Rise of Fallcon

From the Golden Age of early “Action Comics” to current issues of “The Walking Dead,” the upcoming comic book convention will represent it all.

Spencer Doar

What: Fallcon Comic Book Party

When: 10 a.m.-5 p.m., Saturday

Where: Minnesota State Fairgrounds in the Education Building, 1265 N. Snelling Ave., St.
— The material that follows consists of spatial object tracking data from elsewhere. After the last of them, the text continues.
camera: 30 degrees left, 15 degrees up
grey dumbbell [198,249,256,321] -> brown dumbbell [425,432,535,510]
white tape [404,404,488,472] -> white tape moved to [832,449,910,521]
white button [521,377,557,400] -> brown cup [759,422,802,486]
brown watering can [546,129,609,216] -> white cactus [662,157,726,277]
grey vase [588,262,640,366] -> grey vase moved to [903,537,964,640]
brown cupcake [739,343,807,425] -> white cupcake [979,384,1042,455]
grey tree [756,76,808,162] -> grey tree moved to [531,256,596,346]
Paul

Cost: $8

Age: All ages

 

The Minnesota Fairgrounds will host the most daring and muscular of subjects as the Midwest Comic Book Association throws its 24th annual Fallcon Comic Book Party this weekend.
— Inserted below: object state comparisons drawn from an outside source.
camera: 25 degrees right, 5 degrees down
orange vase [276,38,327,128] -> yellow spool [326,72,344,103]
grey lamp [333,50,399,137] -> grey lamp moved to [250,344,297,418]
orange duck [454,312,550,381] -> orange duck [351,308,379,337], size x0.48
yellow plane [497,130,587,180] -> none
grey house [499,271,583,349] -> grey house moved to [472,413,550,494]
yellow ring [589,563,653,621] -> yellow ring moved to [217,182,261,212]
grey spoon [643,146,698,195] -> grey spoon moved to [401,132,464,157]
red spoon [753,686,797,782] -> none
The shenanigans will feature 150 guests of all areas of the comic field; regional dealers; and penciled, inked and colored wares in 70,000-square feet for one day only.

Artists will be there to meet and greet, sketch, hawk their wares and generally hang out in the company of like-minded enthusiasts — a rare occurrence for most of them.

“We’re isolated as creators,” horror illustrator Andrew Ritchie said. “I worked with someone for three years and never met them.”

Collaborating across the globe via phone and email is increasingly common.

 “The biggest problem I have — in the old days I competed with people across the country, now it’s an international business,” Gordon Purcell, a guest of the convention, said. “That’s just the way it goes. A friend of mine wrote a story with a football player and of course the artist was drawing soccer when he meant American football.”

That illustrates just part of an ongoing shift in comic books, an industry characterized by ebbing and flowing success, recently buoyed by the glut of comic-based movies.

“Some of the mega-shows, like San Diego and New York —there’s a tremendous amount of people and they’re more like pop-culture cons,” said Dan Jurgens, another convention guest and local artist.

This convention is more conventional: It really stars the process and the product that is the core of the comic book industry. With TV shows, action figures and movies, there are currently so many other media manifestations of the comic industry.

“Comics have probably been the healthiest of all publishing [sectors],” Purcell said. “I mean, like Newsweek, aren’t they giving them away?”

The industry is ever-evolving, though slow to acclimate to the digital age. The nature of comics is their tangibility; a digital copy loses appeal to collectors and many readers alike.

“Merchandise stars in some conventions, where this is comic-focused,” Ritchie said. “[At some of those] you have 10,000 people walking through just to get a T-shirt.”

Regardless of shifts, the convention will provide collectors and fans with the opportunity to get a little nutty: Costumes are encouraged.

“Every now and again,
 Purcell said, “you find that oddball who wants the Batcave in their basement.”